Proxy caches can even intelligently cache content that is personalized or tailored to the browser type, accepted language, or similar feature. The typical solution is to send a Vary header telling the cache exactly which request parameters affect the caching.

There are hardware proxy caches available, but there are also very good software implementations. For a high-quality and extremely flexible open source proxy cache, have a look at Squid at http://www.squid-cache.org. See the book Web Caching by Duane Wessels (O'Reilly) for more information on proxy caches and how to tune a web site to work with one.

A typical configuration, with Squid listening on the external interface on port 80 and forwarding requests to Apache (which is listening on the loopback), looks like Figure 13-2.

Figure 13-2. Squid caching

The relevant part of the Squid configuration file to set up Squid in this manner is:

httpd_accel_host 127.0.0.1 
httpd_accel_port 80 
httpd_accel_single_host on 
httpd_accel_uses_host_header on

13.5.5.2. Load balancing and redirection

One way to boost performance is to spread the load over a number of machines. A load-balancing system does this by either evenly distributing the load or sending incoming requests to the least loaded machine. A redirector is a program that rewrites incoming URLs, allowing fine-grained control over the distribution of requests to individual server machines.

Again, there are hardware HTTP redirectors and load-balancers, but redirection and load balancing can also be done effectively in software. By adding redirection logic to Squid through something like SquidGuard (http://www.squidguard.org), you can do a number of things to improve performance.

Figure 13-3 shows how a redirector can load-balance requests either over multiple backend web servers or across separate Apache instances running on different ports on the same server.

Figure 13-3. Load balancing with SquidGuard

13.5.5.3. MySQL replication

Sometimes the database server is the bottleneck—many simultaneous queries can bog down a database server, resulting in sluggish performance. Replication is the solution. Take everything that happens to one database and quickly bring one or more other databases in sync, so you end up with multiple identical databases. This lets you spread your queries across many database servers instead of loading down only one.

The most effective model is to use one-way replication, where you have a single master database that gets replicated to a number of slave databases. All database writes go to the master server, and database reads are load-balanced across multiple slave databases.

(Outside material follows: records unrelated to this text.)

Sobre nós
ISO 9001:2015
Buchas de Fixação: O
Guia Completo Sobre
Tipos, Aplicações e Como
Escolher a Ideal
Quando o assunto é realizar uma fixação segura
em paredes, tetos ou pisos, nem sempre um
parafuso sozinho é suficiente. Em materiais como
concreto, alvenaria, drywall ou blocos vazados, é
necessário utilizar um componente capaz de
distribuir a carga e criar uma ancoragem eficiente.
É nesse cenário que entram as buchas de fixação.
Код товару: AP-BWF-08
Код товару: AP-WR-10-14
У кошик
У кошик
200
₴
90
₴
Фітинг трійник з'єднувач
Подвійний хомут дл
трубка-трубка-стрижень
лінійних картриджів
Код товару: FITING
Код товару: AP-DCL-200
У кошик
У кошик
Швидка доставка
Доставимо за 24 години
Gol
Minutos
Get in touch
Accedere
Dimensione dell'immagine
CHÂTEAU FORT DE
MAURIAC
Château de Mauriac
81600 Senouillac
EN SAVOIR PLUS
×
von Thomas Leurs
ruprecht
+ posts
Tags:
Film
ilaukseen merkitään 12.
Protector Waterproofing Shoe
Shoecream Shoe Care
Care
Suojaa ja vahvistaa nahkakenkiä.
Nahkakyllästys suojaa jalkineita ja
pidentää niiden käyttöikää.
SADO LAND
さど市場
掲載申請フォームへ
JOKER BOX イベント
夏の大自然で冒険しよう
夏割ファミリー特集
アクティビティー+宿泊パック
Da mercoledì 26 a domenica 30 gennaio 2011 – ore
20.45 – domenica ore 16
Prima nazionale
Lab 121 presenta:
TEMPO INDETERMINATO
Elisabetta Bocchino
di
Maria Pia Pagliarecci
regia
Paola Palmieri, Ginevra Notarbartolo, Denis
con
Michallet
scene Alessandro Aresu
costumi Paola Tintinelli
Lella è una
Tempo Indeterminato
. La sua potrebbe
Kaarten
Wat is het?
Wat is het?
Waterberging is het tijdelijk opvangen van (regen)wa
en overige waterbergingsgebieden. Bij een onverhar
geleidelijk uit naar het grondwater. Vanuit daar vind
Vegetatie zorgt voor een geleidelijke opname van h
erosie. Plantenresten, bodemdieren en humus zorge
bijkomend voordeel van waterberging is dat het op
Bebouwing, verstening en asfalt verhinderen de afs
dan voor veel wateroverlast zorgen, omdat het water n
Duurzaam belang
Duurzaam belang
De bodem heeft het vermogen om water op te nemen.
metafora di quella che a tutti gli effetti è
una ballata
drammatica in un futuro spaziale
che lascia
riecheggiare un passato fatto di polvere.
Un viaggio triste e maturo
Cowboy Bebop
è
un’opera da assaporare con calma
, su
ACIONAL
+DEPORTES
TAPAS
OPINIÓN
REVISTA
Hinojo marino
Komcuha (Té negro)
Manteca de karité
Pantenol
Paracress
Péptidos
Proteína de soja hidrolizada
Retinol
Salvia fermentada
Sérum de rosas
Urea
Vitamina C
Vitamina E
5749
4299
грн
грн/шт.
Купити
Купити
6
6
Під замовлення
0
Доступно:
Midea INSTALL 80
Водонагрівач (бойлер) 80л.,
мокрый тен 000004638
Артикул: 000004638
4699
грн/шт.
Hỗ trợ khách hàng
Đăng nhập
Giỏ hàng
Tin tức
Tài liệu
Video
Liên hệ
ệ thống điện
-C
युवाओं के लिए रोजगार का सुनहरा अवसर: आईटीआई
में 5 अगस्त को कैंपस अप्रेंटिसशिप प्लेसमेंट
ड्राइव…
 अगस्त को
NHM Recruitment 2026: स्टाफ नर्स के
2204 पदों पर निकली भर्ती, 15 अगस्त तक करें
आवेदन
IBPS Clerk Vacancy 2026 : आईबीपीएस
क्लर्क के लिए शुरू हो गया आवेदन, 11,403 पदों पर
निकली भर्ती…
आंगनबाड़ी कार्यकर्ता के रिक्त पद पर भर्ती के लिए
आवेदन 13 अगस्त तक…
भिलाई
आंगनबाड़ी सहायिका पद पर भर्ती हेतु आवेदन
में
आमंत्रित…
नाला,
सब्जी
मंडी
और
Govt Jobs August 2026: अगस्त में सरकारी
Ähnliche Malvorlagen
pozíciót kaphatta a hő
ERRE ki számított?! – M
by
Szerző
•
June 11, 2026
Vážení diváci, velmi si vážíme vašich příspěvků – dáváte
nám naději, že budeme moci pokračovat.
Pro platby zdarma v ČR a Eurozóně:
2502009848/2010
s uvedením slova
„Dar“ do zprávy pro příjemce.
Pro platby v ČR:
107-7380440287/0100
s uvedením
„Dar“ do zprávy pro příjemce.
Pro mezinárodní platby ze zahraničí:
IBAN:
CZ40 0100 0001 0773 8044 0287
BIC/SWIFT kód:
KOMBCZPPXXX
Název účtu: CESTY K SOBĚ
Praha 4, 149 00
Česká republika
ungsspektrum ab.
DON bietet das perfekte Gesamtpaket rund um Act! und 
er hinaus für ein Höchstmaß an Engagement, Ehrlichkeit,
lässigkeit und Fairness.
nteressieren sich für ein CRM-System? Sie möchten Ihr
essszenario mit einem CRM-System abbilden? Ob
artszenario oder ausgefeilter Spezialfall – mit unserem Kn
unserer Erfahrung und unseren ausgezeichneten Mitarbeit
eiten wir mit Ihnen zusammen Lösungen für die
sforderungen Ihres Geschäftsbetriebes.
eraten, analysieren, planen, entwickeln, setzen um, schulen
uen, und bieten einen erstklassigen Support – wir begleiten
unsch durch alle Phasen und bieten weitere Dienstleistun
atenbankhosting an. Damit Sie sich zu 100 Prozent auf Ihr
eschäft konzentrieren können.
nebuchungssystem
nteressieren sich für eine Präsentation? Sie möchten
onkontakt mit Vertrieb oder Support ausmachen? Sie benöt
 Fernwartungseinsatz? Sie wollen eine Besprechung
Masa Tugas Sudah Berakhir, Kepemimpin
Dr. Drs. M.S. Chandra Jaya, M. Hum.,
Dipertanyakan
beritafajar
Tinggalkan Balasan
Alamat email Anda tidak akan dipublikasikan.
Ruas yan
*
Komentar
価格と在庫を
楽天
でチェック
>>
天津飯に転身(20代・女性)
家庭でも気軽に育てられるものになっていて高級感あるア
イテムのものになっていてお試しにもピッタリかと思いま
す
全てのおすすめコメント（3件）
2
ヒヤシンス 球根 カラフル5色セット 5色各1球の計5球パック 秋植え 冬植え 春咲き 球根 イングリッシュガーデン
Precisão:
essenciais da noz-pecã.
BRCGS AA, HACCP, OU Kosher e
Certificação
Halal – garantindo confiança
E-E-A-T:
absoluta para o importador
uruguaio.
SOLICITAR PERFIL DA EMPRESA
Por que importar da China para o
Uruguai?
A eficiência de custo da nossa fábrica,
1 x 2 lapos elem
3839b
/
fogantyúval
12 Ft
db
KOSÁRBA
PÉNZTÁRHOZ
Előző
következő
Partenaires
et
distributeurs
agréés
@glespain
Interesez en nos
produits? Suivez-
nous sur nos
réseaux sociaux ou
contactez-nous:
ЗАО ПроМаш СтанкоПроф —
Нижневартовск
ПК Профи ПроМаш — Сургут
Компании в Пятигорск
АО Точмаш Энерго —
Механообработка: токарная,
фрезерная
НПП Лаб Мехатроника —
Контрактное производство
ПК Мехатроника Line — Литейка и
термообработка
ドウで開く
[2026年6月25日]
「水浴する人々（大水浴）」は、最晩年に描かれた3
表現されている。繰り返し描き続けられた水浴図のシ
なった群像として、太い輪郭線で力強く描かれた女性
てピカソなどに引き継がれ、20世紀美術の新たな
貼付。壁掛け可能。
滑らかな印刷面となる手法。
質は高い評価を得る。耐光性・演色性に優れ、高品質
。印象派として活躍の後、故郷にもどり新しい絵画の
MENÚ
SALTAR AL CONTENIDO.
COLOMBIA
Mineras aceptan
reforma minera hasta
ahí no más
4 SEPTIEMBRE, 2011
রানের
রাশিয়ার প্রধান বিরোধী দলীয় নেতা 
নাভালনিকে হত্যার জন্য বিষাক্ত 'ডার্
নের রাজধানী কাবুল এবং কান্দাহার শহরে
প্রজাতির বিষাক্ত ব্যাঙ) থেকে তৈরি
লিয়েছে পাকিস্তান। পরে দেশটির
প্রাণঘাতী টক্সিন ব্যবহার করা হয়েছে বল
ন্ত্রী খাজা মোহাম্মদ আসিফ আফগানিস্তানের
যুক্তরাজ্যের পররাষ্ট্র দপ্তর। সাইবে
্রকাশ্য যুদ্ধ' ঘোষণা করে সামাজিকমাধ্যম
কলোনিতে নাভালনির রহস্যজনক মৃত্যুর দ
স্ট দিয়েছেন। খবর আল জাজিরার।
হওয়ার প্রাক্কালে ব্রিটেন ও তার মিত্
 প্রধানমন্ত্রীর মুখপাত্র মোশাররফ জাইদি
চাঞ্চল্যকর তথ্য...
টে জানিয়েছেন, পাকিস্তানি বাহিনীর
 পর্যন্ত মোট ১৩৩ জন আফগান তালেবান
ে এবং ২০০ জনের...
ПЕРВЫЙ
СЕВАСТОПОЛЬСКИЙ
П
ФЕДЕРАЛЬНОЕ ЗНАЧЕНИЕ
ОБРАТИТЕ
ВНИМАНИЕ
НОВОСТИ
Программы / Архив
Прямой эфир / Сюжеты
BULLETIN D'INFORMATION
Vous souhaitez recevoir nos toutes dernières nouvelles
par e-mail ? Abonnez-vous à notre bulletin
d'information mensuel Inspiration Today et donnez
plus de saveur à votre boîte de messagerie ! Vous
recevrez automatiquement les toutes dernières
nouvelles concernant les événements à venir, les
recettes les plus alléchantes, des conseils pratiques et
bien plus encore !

This technique is aimed at architectures that do a lot more reads than writes. Most web applications fit this scenario nicely.

Figure 13-4 shows the relationship between the master and slave databases during replication.

Figure 13-4. Database replication

Many databases support replication, including MySQL, PostgreSQL, and Oracle.

13.5.5.4. Putting it all together

For a really high-powered architecture, pull all these concepts together into something like the configuration shown in Figure 13-5.

Figure 13-5. Putting it all together

Using five separate machines—one for the reverse proxy and redirector, three web servers, and one master database server—this architecture can handle a huge number of requests. The exact number depends only on the two bottlenecks—the single Squid proxy and the single master database server. With a bit of creativity, either or both of these could be split across multiple servers as well, but as it is, if your application is somewhat cachable and heavy on database reads, this is a nice approach.

Each Apache server gets its own read-only MySQL database, so all read requests from your PHP scripts go over a Unix-domain local socket to a dedicated MySQL instance. You can add as many of these Apache/PHP/MySQL servers as you need under this framework. Any database writes from your PHP applications will go over a TCP socket to the master MySQL server.